Cruzamos os caminhos sinuosos das montanhas, onde o ar rarefeito dos Andes venezuelanos desenha o horizonte, até alcançar Trujillo, a terra onde o café dita o ritmo do coração e da economia.
Ali, no centro de produção agrourbana comunal de San Rafael de Carvajal, fomos recebidos pela Brigada Internacionalista Hugo Chávez.
Esse espaço, mais que um campo de cultivo, garante o alimento e a dignidade às comunas que o circundam, fazendo brotar hortaliças e frutas do solo generoso.
O convívio com os comuneiros e comuneiras trujillanos deixa marcas profundas nos brigadistas brasileiros. Entre um riso e outro, a emoção transborda ao testemunhar a força de um povo que reconstrói seu destino.
“A Venezuela para mim é um país sem preconceito. O que eu tenho, eu divido, e o que eles têm, também dividem. Eu me sinto em casa neste país. Levo apenas coisas boas. Não é o que a outra mídia fala aqui. É um país onde todos trabalham, têm projetos de vida e futuro para as crianças”, afirma Antônio de Jesus, conhecido como Tonhão, do Movimento dos Trabalhadores Rurais Sem Terra (MST) de Sergipe.
Trujillo caminha para ser o primeiro estado 100% comunal da Venezuela, um feito que ecoa na soberania de suas colheitas: o país já não depende da importação de café e vê o cacau florescer com vigor nas terras mais baixas.
Após 20 dias de trabalho intenso nas comunas vizinhas, os brigadistas se reúnem para transformar o suor em memória, sistematizando coletivamente cada aprendizado vivido.
“Fizemos uma limpeza no espaço e no segundo dia fomos conhecer as comunas vizinhas, onde pudemos identificar que existem muitas comunas urbanas, rurais e suburbanas. Também demos continuidade à reforma da quadra que estava incompleta. Os companheiros do Brasil se juntaram aos venezuelanos e terminamos de fazer a parte de ferragem e preenchemos a concretagem das colunas. Foi bem produtiva a parte de trabalho e ações feitas aqui no estado de Trujillo”, conta Tonhão.
Daniángelis Pérez, militante da União Comuneira, se integrou aos internacionalistas brasileiros no recorrido pelas comunas andinas e conta como as diferenças culturais enriqueceram a convivência entre o grupo.

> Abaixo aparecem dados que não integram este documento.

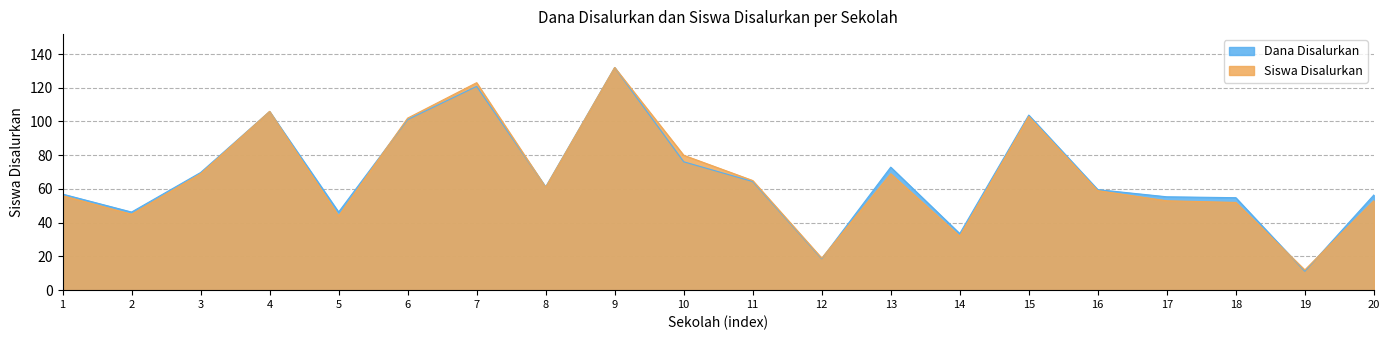

In Dana Disalurkan, how many points are lower than both neighbors (excluding endpoints)?

6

“Para nós, como brigadistas e militantes de diferentes organizações, têm sido dias maravilhosos, repletos de conhecimentos e intercâmbio. Soubemos conduzir a organização e a metodologia de ambos os países. Tanto os companheiros do Movimento dos Trabalhadores Rurais Sem Terra quanto os do bloco de comunas e militantes da União Comuna souberam construir. Em alguns momentos tivemos choques culturais, mas trocamos experiências sobre alimentação, cultura, música, linguagem e conhecimentos”, relata a comuneira.
“Através dessa organização em nossas comunas e espaços, conseguimos construir sonhos coletivos e avançar. Mostramos como nossas assembleias são instâncias máximas onde surgem ideias e sonhos coletivos. Presenciamos a experiência de luta de ambas as organizações, pois também reconhecemos o legado e a luta dos companheiros dos movimentos do Brasil, como o Movimento dos Trabalhadores Rurais Sem Terra, o Levante e o Mãos Solidárias”, disse a comuneira, mencionando alguns dos movimentos que compõem a Brigada Internacionalista Hugo Chávez.
Para a militante da União Comuneira, a presença da brigada na Venezuela é uma excelente oportunidade para romper com o bloqueio midiático e a desinformação sobre a realidade venezuelana.
“Nós agradecemos que eles estejam aqui conosco porque não é fácil. Os meios de comunicação diziam que vivíamos uma crise e uma desestabilização que acabaria com nossa organização e luta. Mas quando eles estão aqui e vivem a experiência, percebem que não é assim. É importante para nós que eles levem essa voz para lá, pois puderam evidenciar que seguimos de pé e em luta diária, mantendo a paz e a estabilidade para o nosso povo”, afirma.
“A revolução não se tratava apenas do nosso presidente Maduro e de Cilia Flores. Não era como eles pensavam, que ao levá-los isso acabaria. É um povo organizado. Não se trata de uma pessoa, mas de toda a luta de um coletivo imenso, de milhões de pessoas que saem todos os dias para manter a paz e a tranquilidade da nossa Venezuela”, continua.
Enquanto a noite caía, a mística e a celebração envolveram o ambiente. Ao amanhecer, ganhamos novamente a estrada. O destino é o estado de Lara, berço do projeto comunal venezuelano e morada de comunas emblemáticas. Seguimos em direção à terra do cuatro, do joropo, do folclore, onde a música e a arte se entrelaçam com o orgulho indomável do povo que dá vida aos campos da Venezuela.